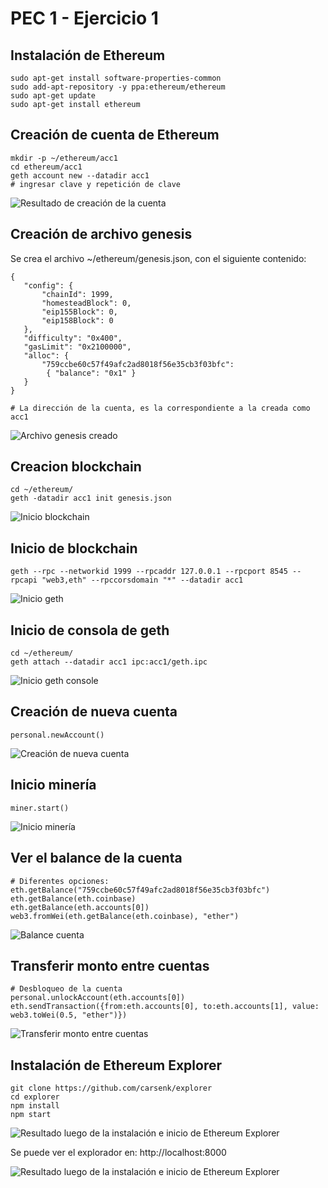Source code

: # PEC 1 - Ejercicio 1

## Instalación de Ethereum

``` 
sudo apt-get install software-properties-common
sudo add-apt-repository -y ppa:ethereum/ethereum
sudo apt-get update
sudo apt-get install ethereum
``` 

## Creación de cuenta de Ethereum

``` 
mkdir -p ~/ethereum/acc1
cd ethereum/acc1
geth account new --datadir acc1
# ingresar clave y repetición de clave
``` 

![Resultado de creación de la cuenta](images/creacion-cuenta.png?raw=true "Resultado de creación de la cuenta")


## Creación de archivo genesis

Se crea el archivo ~/ethereum/genesis.json, con el siguiente contenido:

``` 
{
   "config": {
       "chainId": 1999,
       "homesteadBlock": 0,
       "eip155Block": 0,
       "eip158Block": 0
   },
   "difficulty": "0x400",
   "gasLimit": "0x2100000",
   "alloc": {
       "759ccbe60c57f49afc2ad8018f56e35cb3f03bfc":
        { "balance": "0x1" }    
   }
}

# La dirección de la cuenta, es la correspondiente a la creada como acc1
``` 

![Archivo genesis creado](images/archivo-genesis.png?raw=true "Archivo genesis creado")

## Creacion blockchain

``` 
cd ~/ethereum/
geth -datadir acc1 init genesis.json
``` 

![Inicio blockchain](images/inicio-blockchain.png?raw=true "Inicio blockchain")

## Inicio de blockchain

``` 
geth --rpc --networkid 1999 --rpcaddr 127.0.0.1 --rpcport 8545 --rpcapi "web3,eth" --rpccorsdomain "*" --datadir acc1
``` 
![Inicio geth](images/geth-inicio.png?raw=true "Inicio geth")


## Inicio de consola de geth 
``` 
cd ~/ethereum/
geth attach --datadir acc1 ipc:acc1/geth.ipc
``` 

![Inicio geth console](images/inicio-consola.png?raw=true "Inicio geth console")

## Creación de nueva cuenta
``` 
personal.newAccount()
``` 

![Creación de nueva cuenta](images/creacion-nueva-cuenta.png?raw=true "Creación de nueva cuenta")




## Inicio minería

``` 
miner.start()
``` 

![Inicio minería](images/inicio-mineria.png?raw=true "Inicio minería")

## Ver el balance de la cuenta

``` 
# Diferentes opciones:
eth.getBalance("759ccbe60c57f49afc2ad8018f56e35cb3f03bfc")
eth.getBalance(eth.coinbase)
eth.getBalance(eth.accounts[0])
web3.fromWei(eth.getBalance(eth.coinbase), "ether")
``` 

![Balance cuenta](images/balance-cuenta.png?raw=true "Balance cuenta")


## Transferir monto entre cuentas

``` 
# Desbloqueo de la cuenta
personal.unlockAccount(eth.accounts[0])
eth.sendTransaction({from:eth.accounts[0], to:eth.accounts[1], value: web3.toWei(0.5, "ether")})
``` 

![Transferir monto entre cuentas](images/transferir.png?raw=true "Transferir monto entre cuentas")





## Instalación de Ethereum Explorer

``` 
git clone https://github.com/carsenk/explorer
cd explorer
npm install
npm start
``` 
![Resultado luego de la instalación e inicio de Ethereum Explorer](images/ethereum-explorer.png?raw=true "Resultado instalación Ethereum Explorer")

Se puede ver el explorador en: http://localhost:8000

![Resultado luego de la instalación e inicio de Ethereum Explorer](images/ethereum-explorer.png?raw=true "Resultado instalación Ethereum Explorer")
• • •
• [WHAT THE EXERCISE ASKS]:
In the material, find each line with the word "consola" and list it.

• [EXERCISE SOLUTION]:
## Inicio de consola de geth 
![Inicio geth console](images/inicio-consola.png?raw=true "Inicio geth console")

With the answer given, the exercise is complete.